Her solutions are specific and holistic. Spend an hour talking to her (it’s not enough) about any topic you want and she will give a detailed analysis of it and a path forward. But like I said, she also knows her limits and is just as likely to listen for an hour asking questions as she would be talking. Perhaps it’s the wonky nature I relate to, the curiosity in trying to deeply understand a problem and then trying to figure out how to fix it. Like all the candidates I believe her heart is in the right place. But heart isn’t enough, her intellectual curiosity is unmatched. A side note: she also is a fan of comic characters and other geeky things, so if you want to spend your hour talking about that she can do that, too.

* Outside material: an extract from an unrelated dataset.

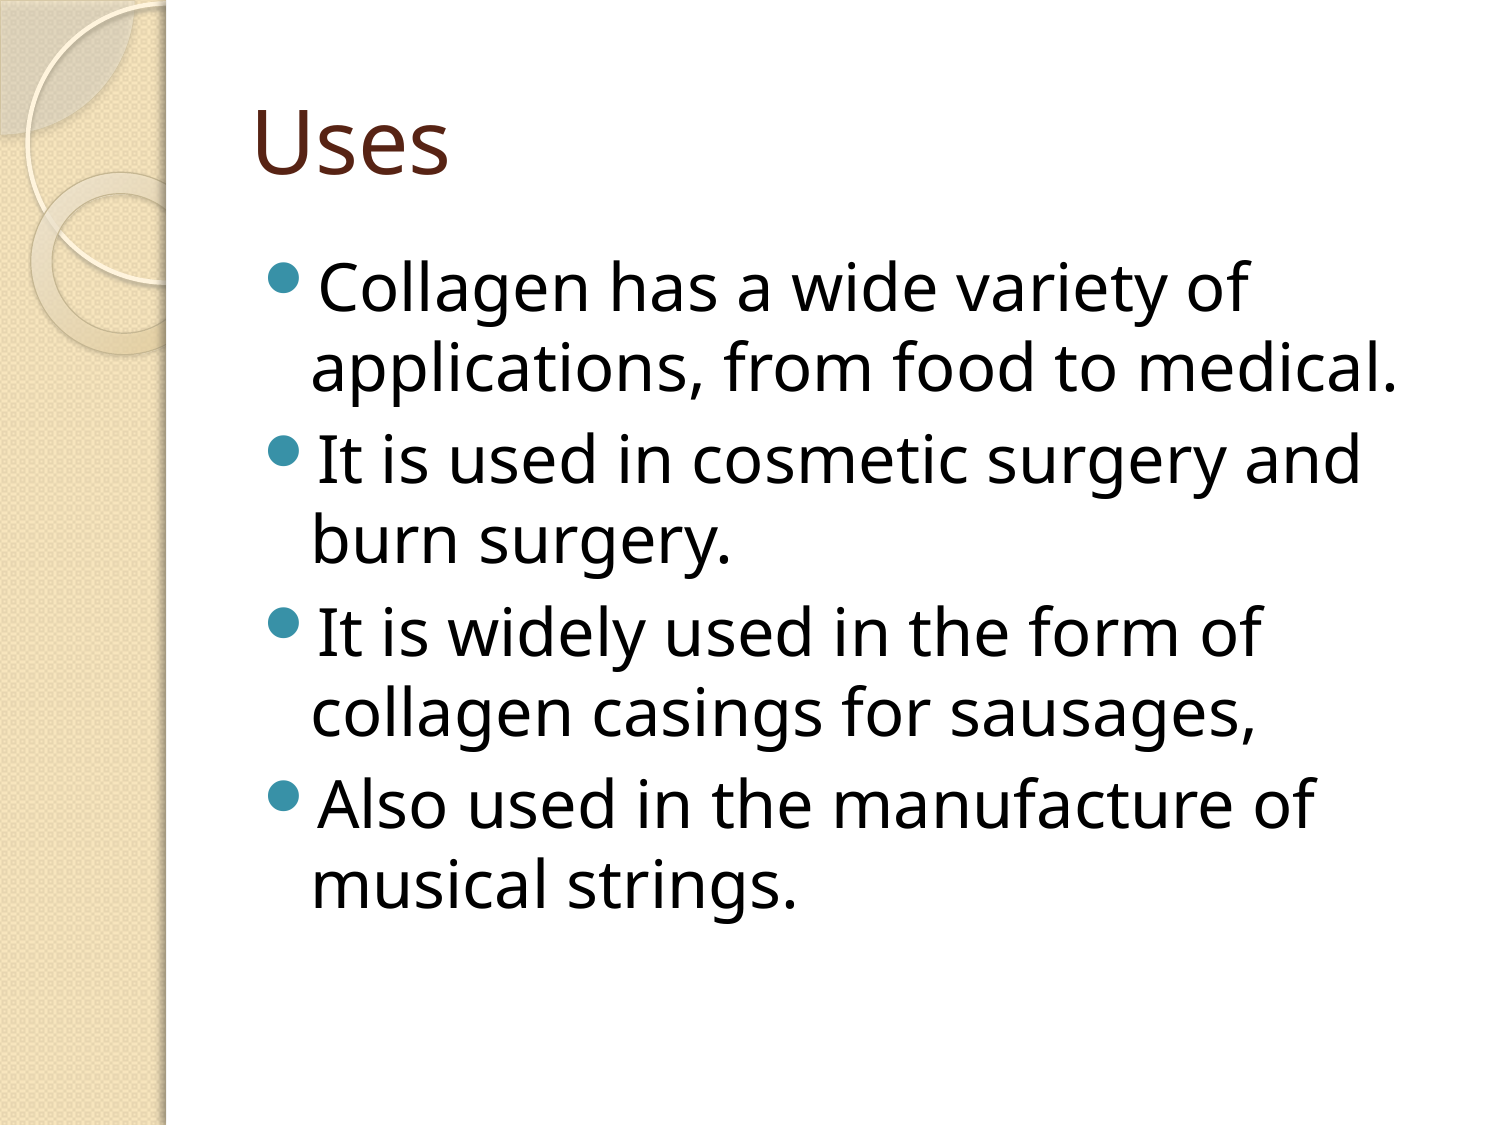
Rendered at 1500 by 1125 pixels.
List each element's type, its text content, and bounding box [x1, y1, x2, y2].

title Uses [235, 45, 1466, 233]
list Collagen has a wide variety of applications, from food to medical. It is used in cosmetic surgery and burn surgery. It is widely used in the form of collagen casings for sausages, Also used in the manufacture of musical strings. [235, 237, 1466, 1025]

I do have concerns about her ability to communicate these ideas to the public in a way that is accessible. She’s lived in a wonky world for a long time, she has lots of ideas but can she present them to the city population in a way where they will support them to help her agenda? I don’t know. But when weighing the skill needs of a mayor, I’d rather someone be too wonky than not wonky enough. I’d rather them be too intellectual than not enough. I want someone to be able to deeply engage on all the issues, not just one or two. And, well, I have no questions she will be an excellent city manager and managing the bureaucratic nature of the government with expertise, especially because she has worked with mayors with some unimaginably mismanaged cities with mayors who step into office on their first day facing crisis’s that would make Madison residents drop their jaw.

This is why I am supporting Satya: clear ideas and policies, deep wealth of knowledge to pull from, experience in understanding cities in a way no one else has, knowing her own limitations and blind spots, the skill set to step in day 1 and lead her agenda, and an endless curiosity in solving problems. I just don’t see another candidate fitting the holistic profile needed to run a city, coldly her spiderweb chart fills out the most area compared to other candidates – being mayor isn’t a job for specialists in one area; you have to have a wide set of skills and she has the widest and deepest. Satya is unmatched in this field.

Like I said, this is a delicate balance, and with many supporting similar policies stances to me the defining factor is who is more likely to be able to navigate the city government to manage the city and implement their agenda. To me, that answer is Satya. With that said, I believe Mo would be a strong mayor for the city of Madison. I’m curious about Raj and think he has the base set of transferable skills, but just don’t think they are refined enough. With that said, I think he’d be an intriguing option for Madison, bringing a unique energy and focus on climate I appreciate. Bottom line it is time to move on from Paul, time for new blood, and new ideas are needed. The city needs experience, someone with a deep well of clear ideas with a clear path forward, who will take bold stances, who will repair the city’s relationship with the county’s government for collective action, who isn’t scared of a fight, and has the skills to implement their ideas.

When taking everything in, it is clear as day to me that person, that woman, is Satya Rhodes-Conway.

A quick note for other elections, for the Madison School Board Race I’m supporting Ali Muldrow, Ananda Mirilli, and Kaleem Caire. And since I live in District 13, and I’m supporting Tag Evers for Alder.